▶ _Extracted text_:

The highest point in the Abajo Mountains of southern Utah--aptly named ABAJO PEAK--will serve as this month's alphabetical springboard. And let's make things interesting: begin at the peak's summit, a not insubstantial 3,463 meters (11,362 feet) above sea level. From Abajo's crest, an unusually green southern Utah stretches out before you, while in the distance the familiar red deserts can be glimpsed as well. The Abajo mountains are less trod by tourists, though they are brimming with trails--a perfect combination.

We now descend the peak and, after taking in our fill of Abajo country, we head to our next stop: BALANCED ROCK, one of the many wonders of Arches National Park [entrance fee: US$5 per person or US$10 per vehicle]. The hiking here is incredible, as is the camping, climbing, and opportunities for photography. After a day or two at Arches, we head to CANYONLANDS NATIONAL PARK [entrance fee: US$5 per person or US$10 per vehicle]. Let's add three more Cs, just for kicks: Cataract Canyon, the Colorado River, and Chesler Park: all integral parts of this Canyonlands journey. Seriously, folks--if you've never been to southern Utah, what are you waiting for?

We started on a mountaintop, journeyed to a massive boulder, and now we seek the incredible DOUBLE-PINE ARCH, a seemingly impossible stretch of rock set between two massive pines in inspiring Zion National Park [US$12 per person or US$25 per vehicle]. While here, we'll stand in awe of the Great White Throne and strike out for the Narrows--among other things. Lots of hiking and camping in these parts. Then, having tasted Zion, we'll leave the park--and make our way to EUREKA, Nevada. You'll have to change course somewhat, traveling northwest, rather than straight west, but eventually you'll end up on the Loneliest Road in America--otherwise known as Highway 50. By the way, most people in Eureka (teenagers included) are armed, so don't mess with anybody.

From Eureka, we head due west, flanked by endless desert scrub (and sometimes even dunes), over a dozen different mountain passes, past a few tiny hamlets (spend a night or two in Austin--it's great!) to the town of FALLON, then on to GARDNERVILLE. We've now reached the base of the Sierra Nevadas, which rise up stunningly to form a natural wall between Nevada and California. We'll take our time crossing these beautiful peaks, then descend into California. Our next milepost: San Francisco's HARD ROCK CAFE AT PIER 39 [total gas cost from UT to SF, CA: US$120]. It will be our last meal in the United States for a while, so enjoy it [accommodation can be had for almost any budget in SF].

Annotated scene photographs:
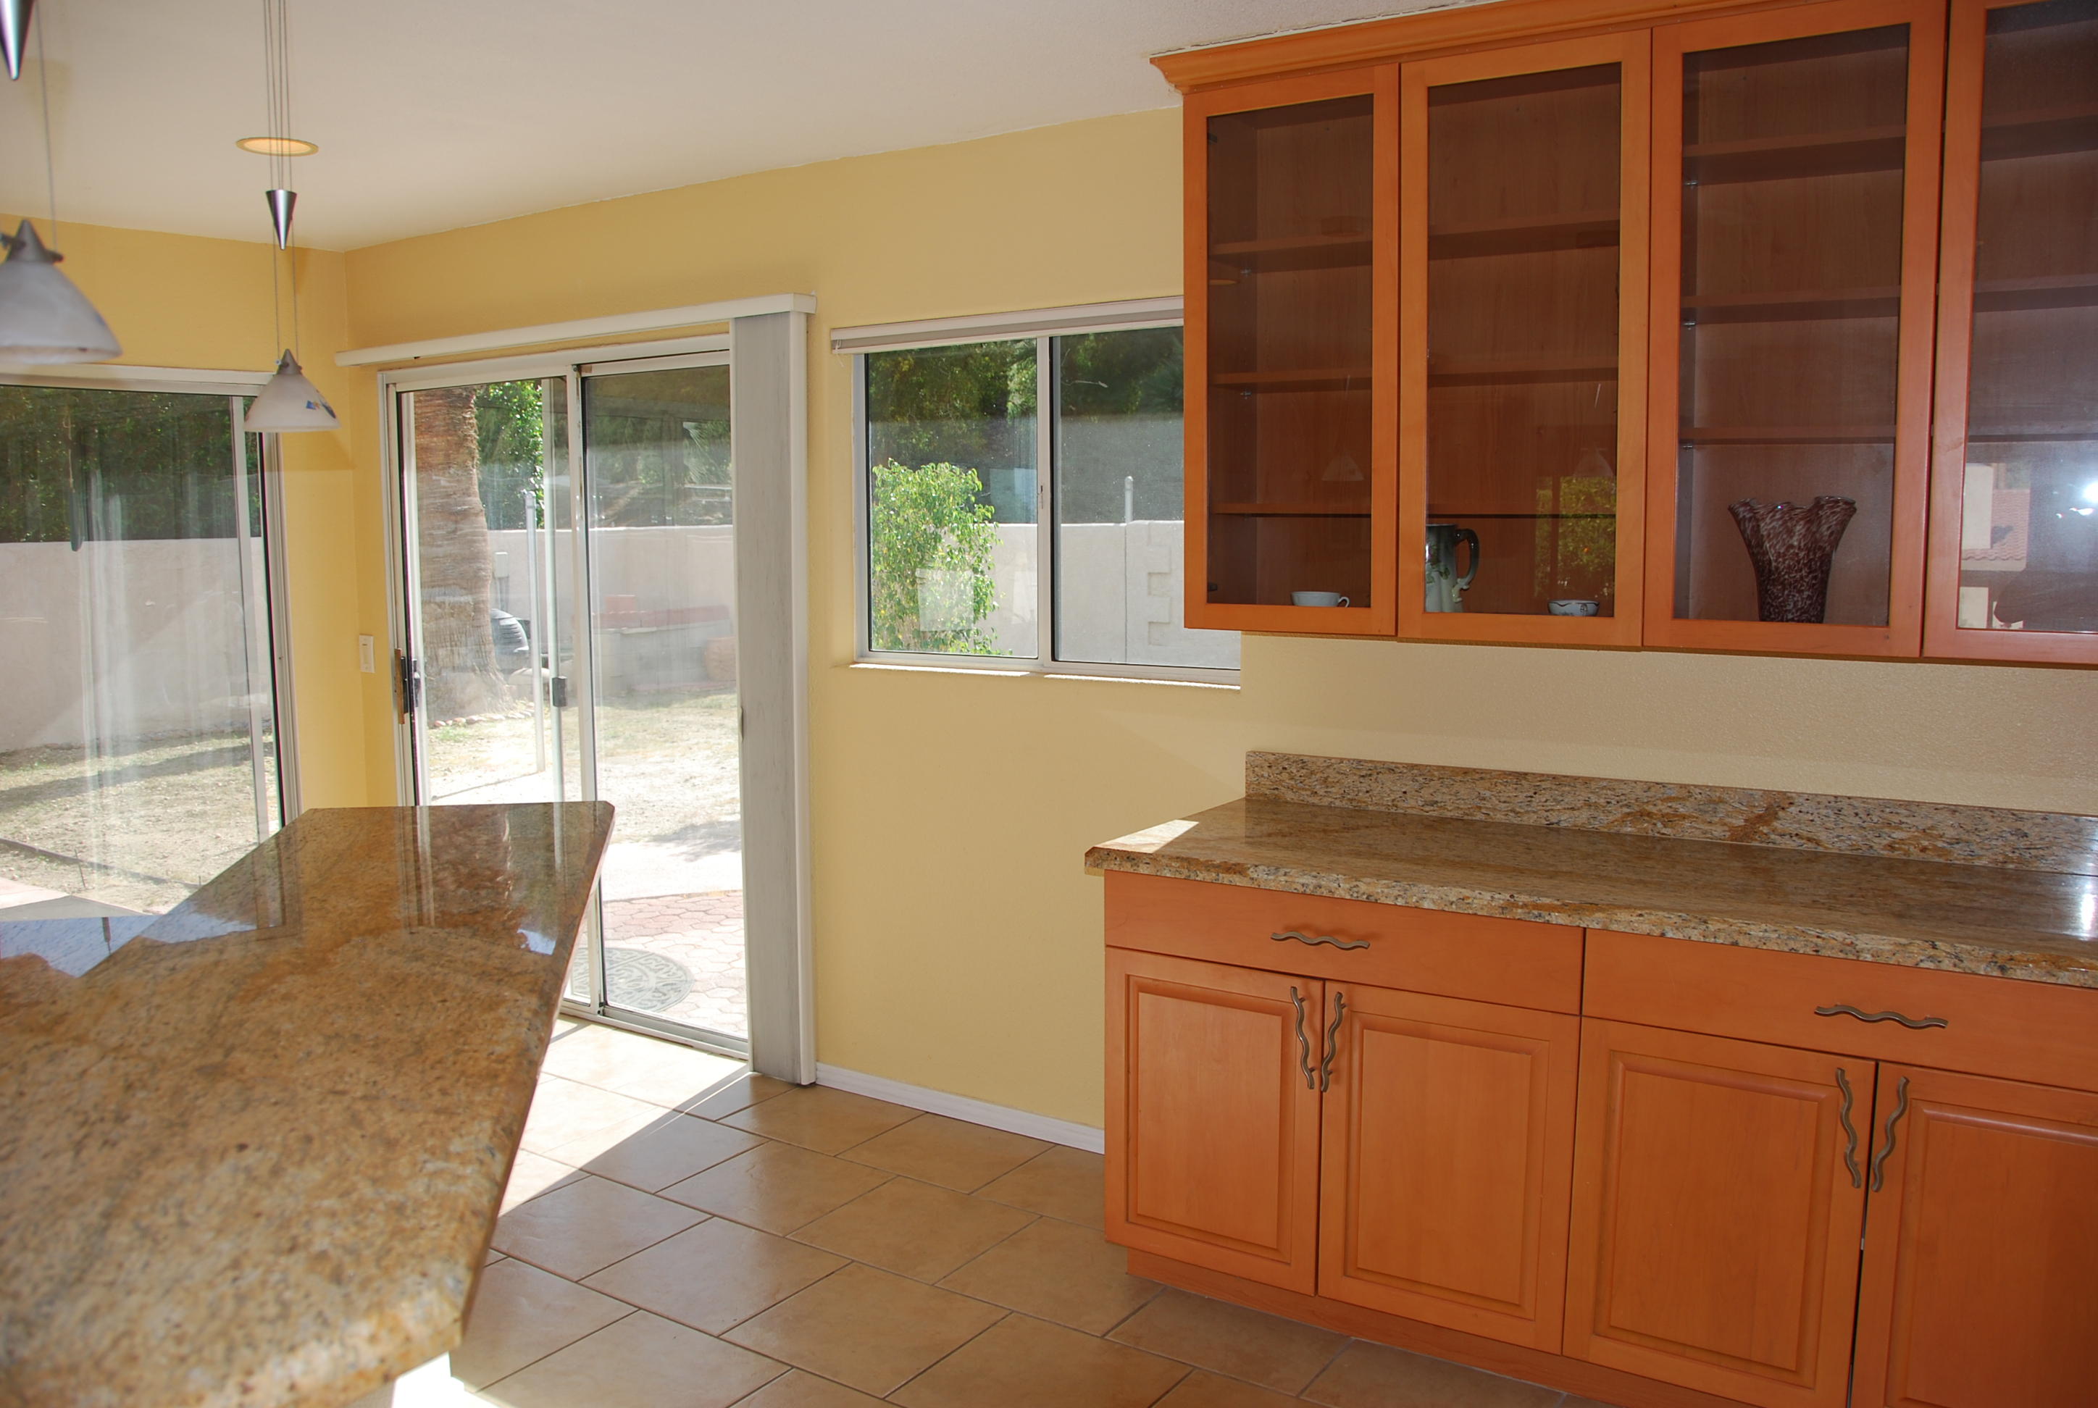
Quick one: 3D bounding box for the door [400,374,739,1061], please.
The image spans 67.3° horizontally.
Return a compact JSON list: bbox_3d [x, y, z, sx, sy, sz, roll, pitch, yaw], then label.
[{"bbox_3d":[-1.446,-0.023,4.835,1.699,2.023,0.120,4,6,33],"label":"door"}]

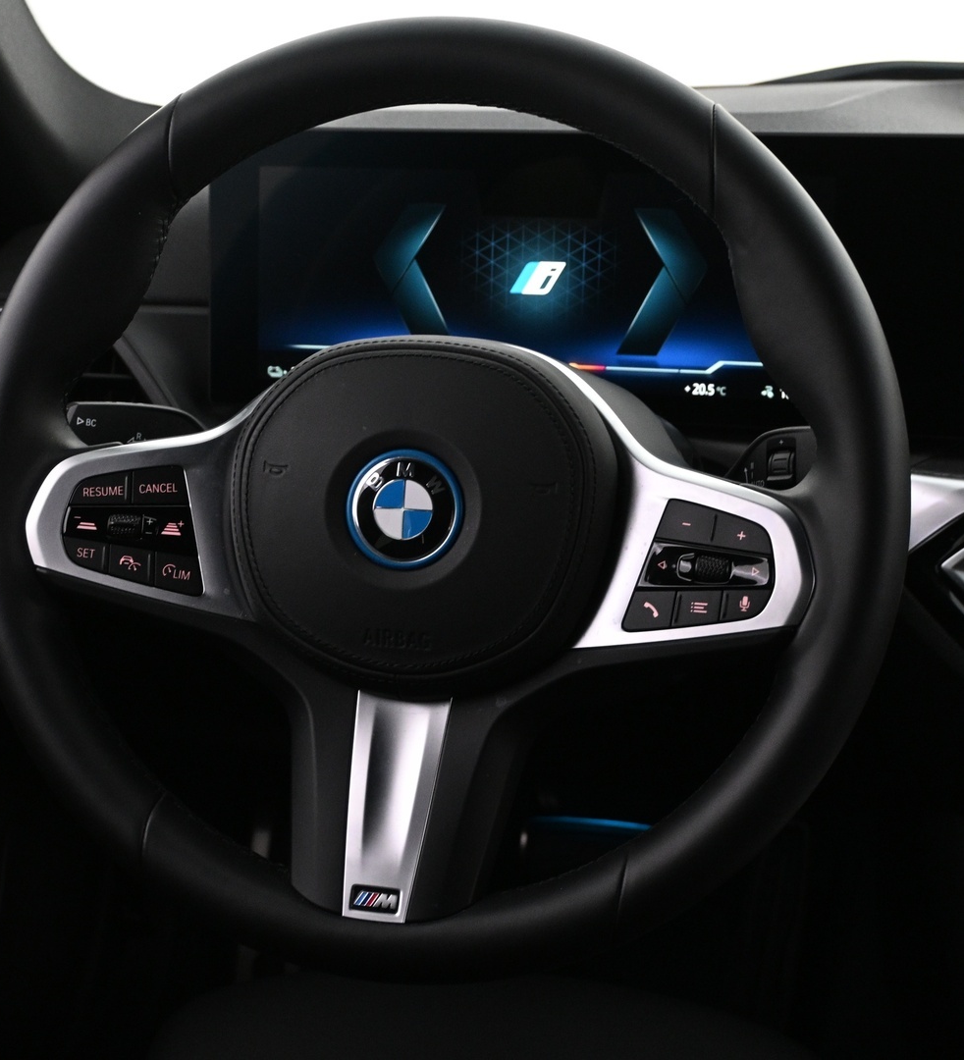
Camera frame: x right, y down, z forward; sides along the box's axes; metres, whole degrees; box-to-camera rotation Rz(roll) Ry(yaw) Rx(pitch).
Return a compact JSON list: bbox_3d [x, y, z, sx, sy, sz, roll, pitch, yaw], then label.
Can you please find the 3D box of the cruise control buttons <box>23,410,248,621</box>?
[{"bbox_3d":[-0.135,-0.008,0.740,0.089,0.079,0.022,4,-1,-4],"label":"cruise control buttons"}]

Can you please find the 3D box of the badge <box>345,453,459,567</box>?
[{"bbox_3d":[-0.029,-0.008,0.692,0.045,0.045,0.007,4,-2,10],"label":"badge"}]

▶ _Requirement 1_: List every stop that the road-trip text writes in capital letters, in the order they appear.
▶ _Requirement 2_: For each statement, say whether the road-trip text agrees (yes or no) and quote the words of the text that decide it: (a) Canyonlands National Park charges US$5 per person or US$10 per vehicle. (b) The Abajo Mountains draw heavy tourist traffic. (c) Gas from Utah to San Francisco costs US$150 in total.
▶ _Requirement 3_: Reproduce the part of the road-trip text starting with "The highest point" and going on through "trails--a perfect combination.".

▶ _Task result 1_:
ABAJO PEAK
BALANCED ROCK
CANYONLANDS NATIONAL PARK
DOUBLE-PINE ARCH
EUREKA
FALLON
GARDNERVILLE
HARD ROCK CAFE AT PIER 39

▶ _Task result 2_:
(a) Yes: "CANYONLANDS NATIONAL PARK [entrance fee: US$5 per person or US$10 per vehicle]"
(b) No: "The Abajo mountains are less trod by tourists"
(c) No: "total gas cost from UT to SF, CA: US$120"

▶ _Task result 3_:
The highest point in the Abajo Mountains of southern Utah--aptly named ABAJO PEAK--will serve as this month's alphabetical springboard. And let's make things interesting: begin at the peak's summit, a not insubstantial 3,463 meters (11,362 feet) above sea level. From Abajo's crest, an unusually green southern Utah stretches out before you, while in the distance the familiar red deserts can be glimpsed as well. The Abajo mountains are less trod by tourists, though they are brimming with trails--a perfect combination.